Their darkest days came three years ago. Their brother Fahim, another partner in the business, was kidnapped in December 2004. He was killed by his abductors even after the family paid a ransom of $120,000.

That same year, two employees and several associates were also kidnapped for ransom. The family paid large sums of money to militants and criminals to get back supplies stolen on the road between the Jordanian border and Baghdad.

Since 2003, thousands of Iraqis, particularly middle-class professionals and business people, have been kidnapped for ransom and were either killed or freed. More than 2,200 doctors and nurses have been killed and more than 250 kidnapped since 2003, according to official Iraqi sources cited by the International Red Cross Committee (ICRC) in a report released Sunday. Of the 34,000 doctors registered in 1990, 20,000 have left the country, according to the ICRC, contributing to the crisis in the country's already crumbling health-care system.

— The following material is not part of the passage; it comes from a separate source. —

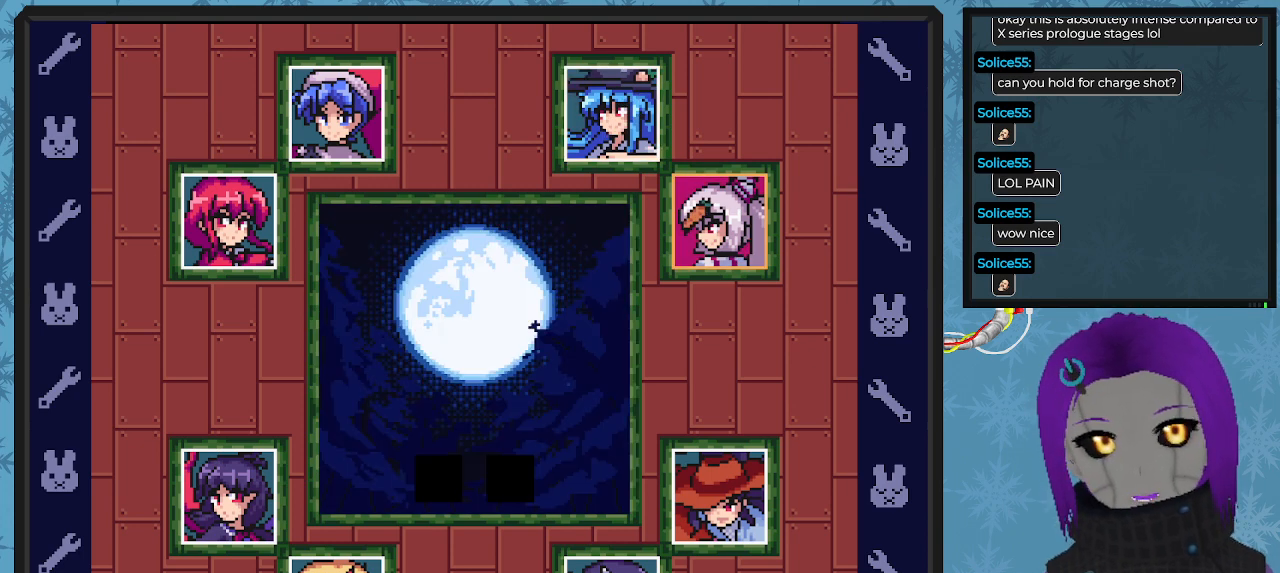
{"buttons": [], "left_stick": "center", "events": []}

The pace of kidnappings has slowed, but it continues in major cities.

Last week, the last remaining neurologist in the southern Iraqi city of Basra was found dead after he had been kidnapped. And the body of Iraqi Archbishop Paulos Faraj Rahho was found in Mosul after being held for two weeks by a group that demanded a $1 million ransom. Christians and other minority communities in Iraq have been hit particularly hard over the past five years.

Iraqis also continue to be killed, maimed, or wounded, often in the crossfire between insurgents and coalition troops. But the greatest loss of life has been blamed on Al Qaeda in Iraq, seen as the source of most of the suicide and car bombings at public places such as markets and mosques.

Some 24,000 Iraqi civilians died in 2007, an average of 66 per day, according to Iraq Body Count, a group that compiles its figures using public records and media reports. But security is improving. So far this year, the groups says that Iraqi civilians are dying at less than half the rate of 2007.

Getting their families out

In January 2005, following the kidnapping and murder of their brother, Muwaffaq, his parents, and 11 siblings along with their families fled to Amman, Jordan.